Wat je doet
- A) Waarom sluiten begroting en verantwoording van de toeslagen volgens de gegeven tekst op elkaar aan? Leg dat uit in één tot drie zinnen.
- B) Herhaal letterlijk het deel van de gegeven tekst vanaf "Diverse toeslagen Belastingdienst" tot en met "op elkaar aan.".

Gegeven tekst
========================

Diverse toeslagen Belastingdienst
De Belastingdienst voert de toeslagregelingen uit voor de toeslagendepartementen. Het betreft het Ministerie voor Wonen en Rijksdienst (huurtoeslag), het Ministerie van Volksgezondheid, Welzijn en Sport (zorgtoeslag) en het Ministerie van Sociale Zaken en Werkgelegenheid (kindgebonden budget en kinderopvangtoeslag). Met ingang van het verantwoordingsjaar 2017 worden, conform de Rijksbegrotingsvoorschriften 2018, de verschillende saldibalansposten van de toeslagen (vorderingen en voorschotten) verantwoord in het jaarverslag van de bovengenoemde beleidsverantwoordelijke ministeries. Deze ministeries zijn ook verantwoordelijk voor de programmabudgetten en zodoende sluiten begroting en verantwoording op elkaar aan.
Ouderdomsoverzicht van de vorderingen
De ouderdom van de vorderingen exclusief de geconsolideerde en overige vorderingen exportkredietverzekeringen, is als volgt:
Ontstaan in 2017 | 15.657 |
Ontstaan in 2016 | 22.640 |
Ontstaan in 2015 | 0 |
Ontstaan in 2014 | 0 |
Ontstaan vóór 2014 | 3.229.109 |
Totaal | 3.267.406 |
Lening Griekenland
In 2010 had Griekenland als eerste land van de eurozone problemen om zichzelf te blijven financieren op de markt. Als gevolg besloten de lidstaten van de eurozone samen met het IMF tot het verlenen van financiële steun door het verstrekken van bilaterale leningen. Deze zogenaamde Greek Loan Facility (GLF) bestond oorspronkelijk uit € 80 mld. aan bilaterale leningen van de landen van de eurozone en € 30 mld. van het IMF. In juli 2011 is besloten om de nog niet uitgekeerde leningen uit de GLF over te hevelen naar het EFSF. Vanuit de GLF is € 52,9 mld. uitgekeerd aan Griekenland. Sinds 2012 zijn geen nieuwe leningen meer verstrekt aan Griekenland. Het Nederlandse aandeel in de GLF is daarmee in totaal € 3,2 mld.
Opeisbaarheid van de vorderingen
Het volgend overzicht geeft inzicht in de mate van opeisbaarheid van de vorderingen.

========================

Ruwe gegevens
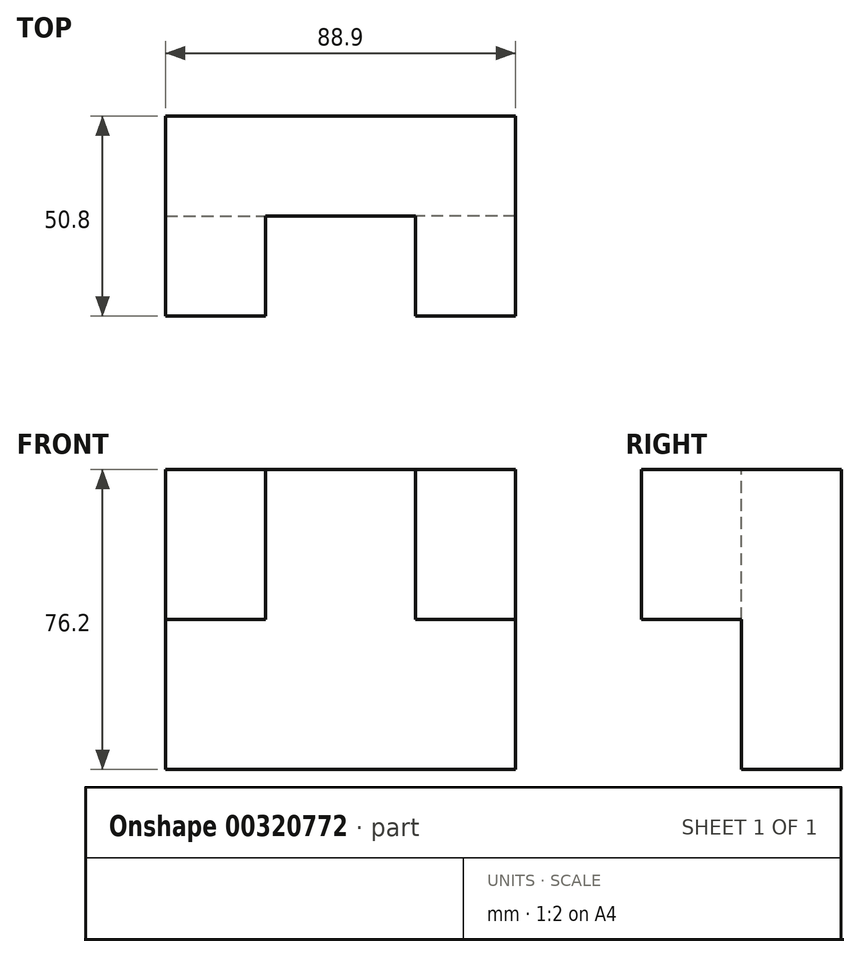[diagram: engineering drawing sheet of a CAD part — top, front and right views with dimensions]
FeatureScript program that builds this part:
annotation { "Feature Type Name" : "Feature", "Feature Type Description" : "" }
export const myFeature = defineFeature(function(context is Context, id is Id, definition is map)
    precondition{}
    {
        {
            var Q0;
            Q0=qCreatedBy(makeId("Front.planeOp"),FACE);
            var sketch = newSketch(context, id + "F0", { "sketchPlane" : qUnion([Q0])});
            skLineSegment(sketch, "E0", {"start": v(-46.2, -40.33) * mm, "end": v(42.7, -40.33) * mm});
            skLineSegment(sketch, "E1", {"start": v(42.7, -40.33) * mm, "end": v(42.7, 35.87) * mm});
            skLineSegment(sketch, "E2", {"start": v(42.7, 35.87) * mm, "end": v(-46.2, 35.87) * mm});
            skLineSegment(sketch, "E3", {"start": v(-46.2, 35.87) * mm, "end": v(-46.2, -40.33) * mm});
            skSolve(sketch);
        }
        {
            var Q0;
            Q0=makeQuery(id+"F0.imprint","IMPRINT",FACE,{"disambiguationData":[TD([[makeQuery(id+"F0.imprint","IMPRINT",EDGE,{"derivedFrom":sQuery(id+"F0.wireOp",EDGE,"E0")}),1.0]])]});
            extrude(context, id + "F1", {"entities" : qUnion([Q0]), "depth" : 25.4 * mm});
        }
        {
            var Q0;
            Q0=makeQuery(id+"F1.opExtrude","CAP_FACE",FACE,{"disambiguationData":[OSD([sQuery(id+"F0.wireOp",EDGE,"E0"),sQuery(id+"F0.wireOp",EDGE,"E1"),sQuery(id+"F0.wireOp",EDGE,"E2"),sQuery(id+"F0.wireOp",EDGE,"E3")])],"isStart":false});
            var sketch = newSketch(context, id + "F2", { "sketchPlane" : qUnion([Q0])});
            skLineSegment(sketch, "E4", {"start": v(-46.2, -2.23) * mm, "end": v(-20.8, -2.23) * mm});
            skLineSegment(sketch, "E5", {"start": v(-20.8, -2.23) * mm, "end": v(-20.8, 35.87) * mm});
            skSolve(sketch);
        }
        {
            var Q0;
            {var subQ0=sQuery(id+"F2.wireOp",EDGE,"E4");Q0=makeQuery(id+"F2.imprint","IMPRINT",FACE,{"disambiguationData":[TD([[makeQuery(id+"F2.imprint","IMPRINT",EDGE,{"derivedFrom":subQ0}),1.0]])]});}
            extrude(context, id + "F3", {"entities" : qUnion([Q0]), "operationType" : NewBodyOperationType.ADD, "depth" : 25.4 * mm});
        }
        {
            var Q0;
            Q0=makeQuery(id+"F1.opExtrude","CAP_FACE",FACE,{"disambiguationData":[OSD([sQuery(id+"F0.wireOp",EDGE,"E0"),sQuery(id+"F0.wireOp",EDGE,"E1"),sQuery(id+"F0.wireOp",EDGE,"E2"),sQuery(id+"F0.wireOp",EDGE,"E3")])],"isStart":false});
            var sketch = newSketch(context, id + "F4", { "sketchPlane" : qUnion([Q0])});
            skLineSegment(sketch, "E6", {"start": v(42.7, -2.23) * mm, "end": v(17.3, -2.23) * mm});
            skLineSegment(sketch, "E7", {"start": v(17.3, -2.23) * mm, "end": v(17.3, 35.87) * mm});
            skSolve(sketch);
        }
        {
            var Q0;
            {var subQ0=sQuery(id+"F4.wireOp",EDGE,"E6");Q0=makeQuery(id+"F4.imprint","IMPRINT",FACE,{"disambiguationData":[TD([[makeQuery(id+"F4.imprint","IMPRINT",EDGE,{"derivedFrom":subQ0}),-1.0]])]});}
            extrude(context, id + "F5", {"entities" : qUnion([Q0]), "operationType" : NewBodyOperationType.ADD, "depth" : 25.4 * mm});
        }
    });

========================

Antwoorden
- A) De beleidsverantwoordelijke ministeries verantwoorden de saldibalansposten van de toeslagen in hun jaarverslag. Ze zijn ook verantwoordelijk voor de programmabudgetten. Zodoende sluiten begroting en verantwoording op elkaar aan.

- B)
Diverse toeslagen Belastingdienst
De Belastingdienst voert de toeslagregelingen uit voor de toeslagendepartementen. Het betreft het Ministerie voor Wonen en Rijksdienst (huurtoeslag), het Ministerie van Volksgezondheid, Welzijn en Sport (zorgtoeslag) en het Ministerie van Sociale Zaken en Werkgelegenheid (kindgebonden budget en kinderopvangtoeslag). Met ingang van het verantwoordingsjaar 2017 worden, conform de Rijksbegrotingsvoorschriften 2018, de verschillende saldibalansposten van de toeslagen (vorderingen en voorschotten) verantwoord in het jaarverslag van de bovengenoemde beleidsverantwoordelijke ministeries. Deze ministeries zijn ook verantwoordelijk voor de programmabudgetten en zodoende sluiten begroting en verantwoording op elkaar aan.